A new preprint on arXiv (arXiv:2604.01202) argues that large language reasoning models often encode discrete choices very early in their internal activations, before the model’s chain-of-thought tokens are produced. The authors present evidence that a simple linear probe can reliably decode these early-encoded signals — including intended tool calls and discrete selections — suggesting that what looks like deliberative “thinking” in generated chains-of-thought may be shaped by prior, latent commitments inside the model.

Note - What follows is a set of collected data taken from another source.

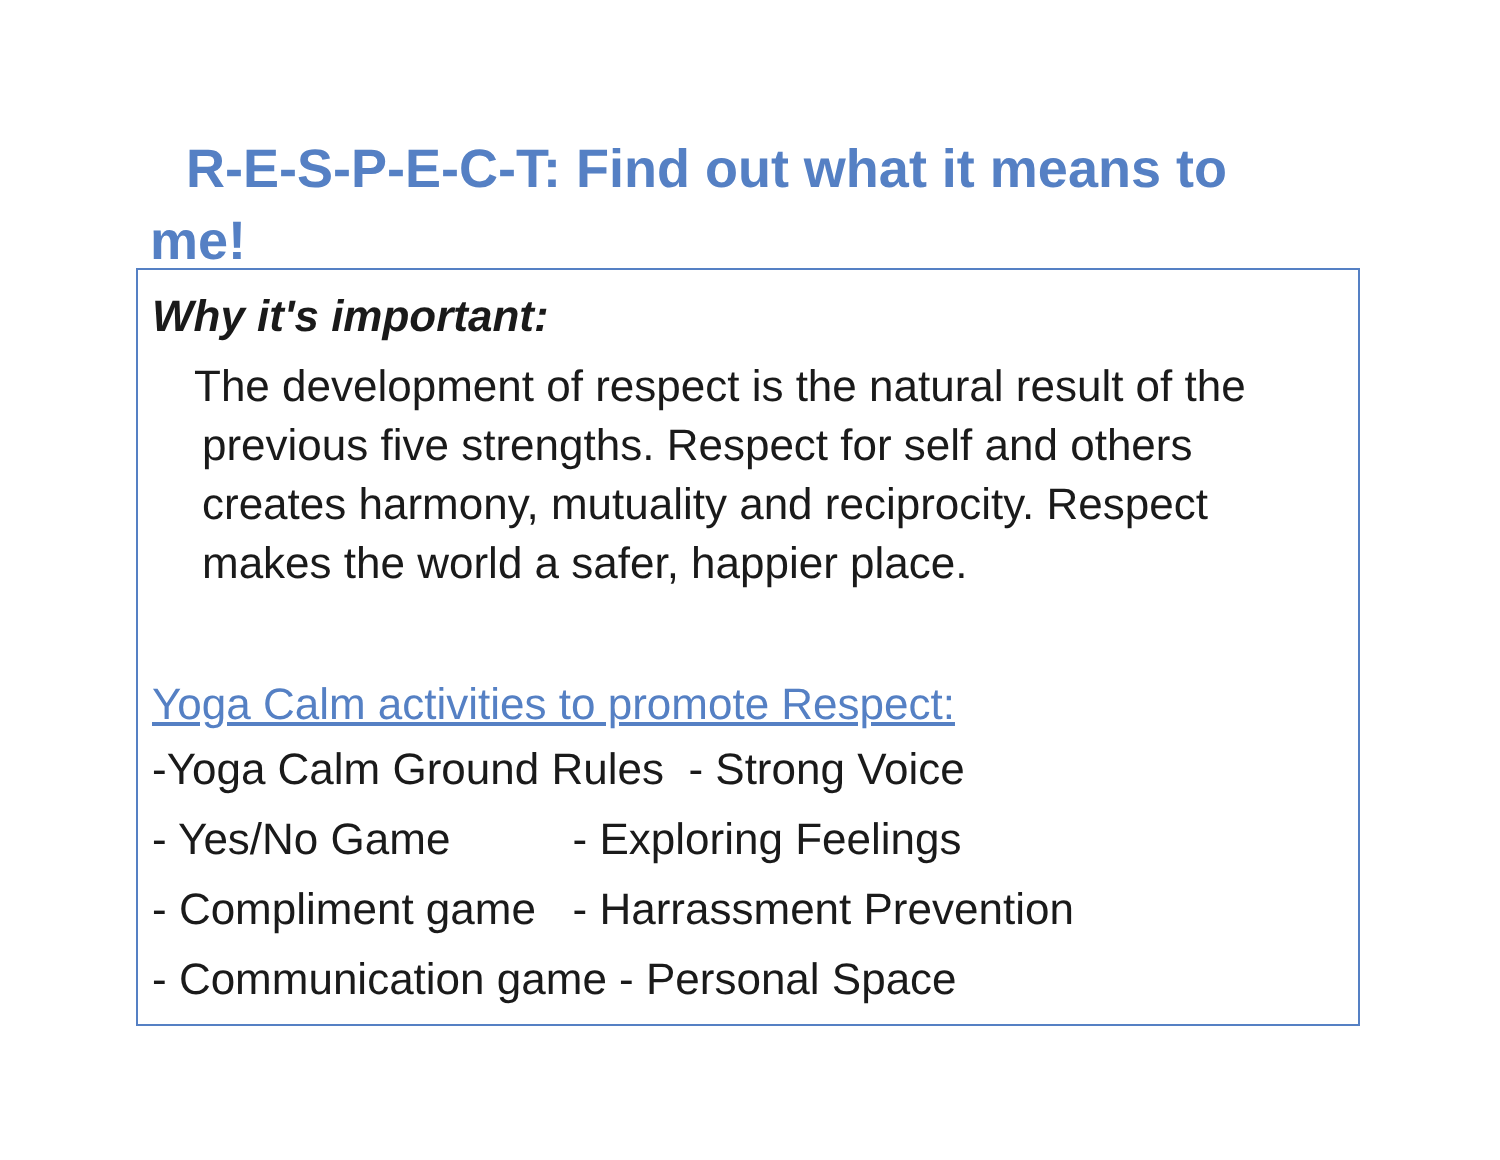R-E-S-P-E-C-T: Find out what it means to me!
Why it's important:
The development of respect is the natural result of the previous five strengths. Respect for self and others creates harmony, mutuality and reciprocity. Respect makes the world a safer, happier place.
Yoga Calm activities to promote Respect:
-Yoga Calm Ground Rules - Strong Voice
- Yes/No Game - Exploring Feelings
- Compliment game - Harrassment Prevention
- Communication game - Personal Space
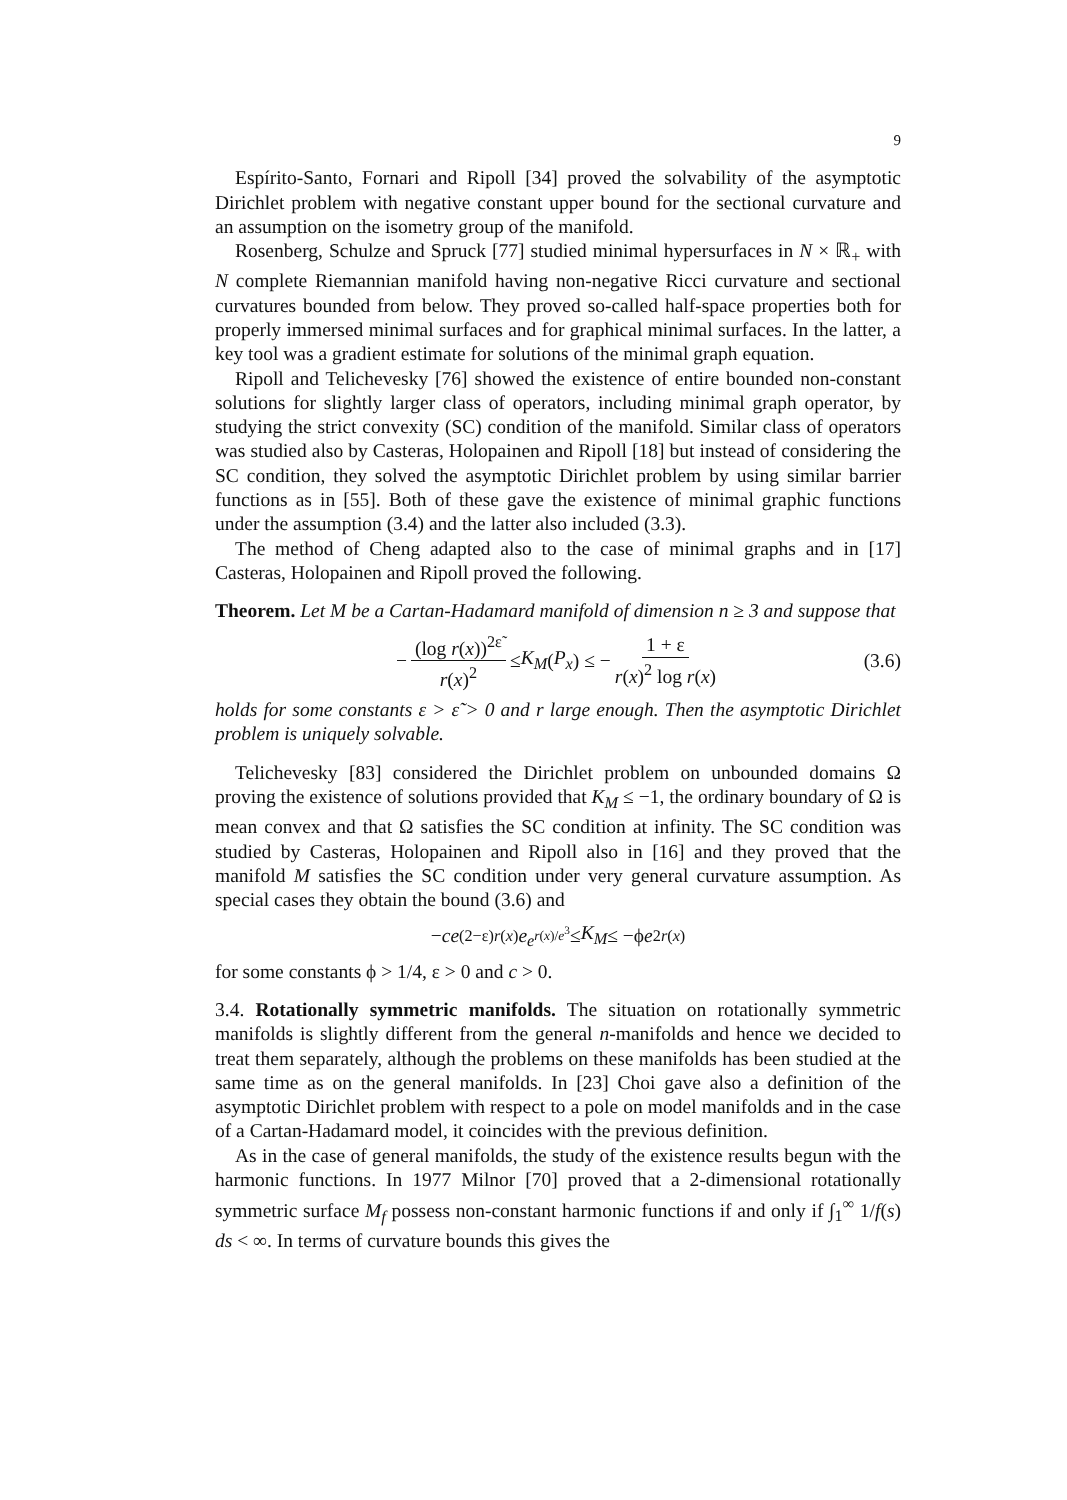9
Espírito-Santo, Fornari and Ripoll [34] proved the solvability of the asymptotic Dirichlet problem with negative constant upper bound for the sectional curvature and an assumption on the isometry group of the manifold.
Rosenberg, Schulze and Spruck [77] studied minimal hypersurfaces in N × ℝ<sub>+</sub> with N complete Riemannian manifold having non-negative Ricci curvature and sectional curvatures bounded from below. They proved so-called half-space properties both for properly immersed minimal surfaces and for graphical minimal surfaces. In the latter, a key tool was a gradient estimate for solutions of the minimal graph equation.
Ripoll and Telichevesky [76] showed the existence of entire bounded non-constant solutions for slightly larger class of operators, including minimal graph operator, by studying the strict convexity (SC) condition of the manifold. Similar class of operators was studied also by Casteras, Holopainen and Ripoll [18] but instead of considering the SC condition, they solved the asymptotic Dirichlet problem by using similar barrier functions as in [55]. Both of these gave the existence of minimal graphic functions under the assumption (3.4) and the latter also included (3.3).
The method of Cheng adapted also to the case of minimal graphs and in [17] Casteras, Holopainen and Ripoll proved the following.
Theorem. Let M be a Cartan-Hadamard manifold of dimension n ≥ 3 and suppose that
− (log r(x))<sup>2ε̃</sup> r(x)<sup>2</sup> ≤ K<sub>M</sub> (P<sub>x</sub>) ≤ − 1 + ε r(x)<sup>2</sup> log r(x) (3.6)
holds for some constants ε > ε̃ > 0 and r large enough. Then the asymptotic Dirichlet problem is uniquely solvable.
Telichevesky [83] considered the Dirichlet problem on unbounded domains Ω proving the existence of solutions provided that K<sub>M</sub> ≤ −1, the ordinary boundary of Ω is mean convex and that Ω satisfies the SC condition at infinity. The SC condition was studied by Casteras, Holopainen and Ripoll also in [16] and they proved that the manifold M satisfies the SC condition under very general curvature assumption. As special cases they obtain the bound (3.6) and
− ce<sup>(2−ε)r(x)</sup> e<sup>e<sup>r(x)/e<sup>3</sup></sup></sup> ≤ K<sub>M</sub> ≤ −ϕ e<sup>2r(x)</sup>
for some constants ϕ > 1/4, ε > 0 and c > 0.
3.4. Rotationally symmetric manifolds. The situation on rotationally symmetric manifolds is slightly different from the general n-manifolds and hence we decided to treat them separately, although the problems on these manifolds has been studied at the same time as on the general manifolds. In [23] Choi gave also a definition of the asymptotic Dirichlet problem with respect to a pole on model manifolds and in the case of a Cartan-Hadamard model, it coincides with the previous definition.
As in the case of general manifolds, the study of the existence results begun with the harmonic functions. In 1977 Milnor [70] proved that a 2-dimensional rotationally symmetric surface M<sub>f</sub> possess non-constant harmonic functions if and only if ∫<sub>1</sub><sup>∞</sup> 1/f(s) ds < ∞. In terms of curvature bounds this gives the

Method and what the paper does — and does not — claim

The paper frames the question bluntly: does a reasoning model “think then decide,” or “decide then think”? Using probing techniques standard to interpretability research, the team trains lightweight classifiers on intermediate activations to predict downstream choices. They report that such probes succeed at extracting decision-relevant information well before the corresponding tokens appear in the output. The work stops short of attributing agency or consciousness to models; instead it treats these signals as mechanistic, decodable patterns in high-dimensional activations.

Why this matters

If decisions are being made early and then rationalized by subsequent generated reasoning, that changes how researchers and regulators should read chain-of-thought outputs. For proponents of using model explanations to audit behavior or align systems, the result raises thorny questions: is a chain-of-thought a faithful trace of internal deliberation, or mainly a post-hoc narrative? The finding is also relevant to policy debates in the U.S., EU and China about model transparency and safety — particularly as governments consider rules requiring interpretability or recordable decision provenance.

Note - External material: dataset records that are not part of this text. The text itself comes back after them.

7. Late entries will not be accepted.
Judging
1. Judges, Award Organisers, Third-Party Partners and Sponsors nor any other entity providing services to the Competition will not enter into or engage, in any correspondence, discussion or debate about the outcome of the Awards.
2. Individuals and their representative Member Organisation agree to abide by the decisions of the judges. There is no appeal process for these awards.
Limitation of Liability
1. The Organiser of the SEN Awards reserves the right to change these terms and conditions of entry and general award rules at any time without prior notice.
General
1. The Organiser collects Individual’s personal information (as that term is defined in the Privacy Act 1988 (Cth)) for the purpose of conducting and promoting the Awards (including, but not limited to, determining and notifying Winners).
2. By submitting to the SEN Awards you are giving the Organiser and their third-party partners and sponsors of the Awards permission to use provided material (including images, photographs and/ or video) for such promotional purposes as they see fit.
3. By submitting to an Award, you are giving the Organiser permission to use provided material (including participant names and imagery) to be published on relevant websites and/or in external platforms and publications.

Limitations and next steps

The authors present compelling probes but also caution that decoding success depends on model architecture, probe design and datasets used. More work will be needed to generalize across model families and to connect decoded signals to causal interventions. For practitioners and policymakers alike, the paper is a timely reminder: understanding what a model “decides” requires looking under the hood, not just at the text it produces.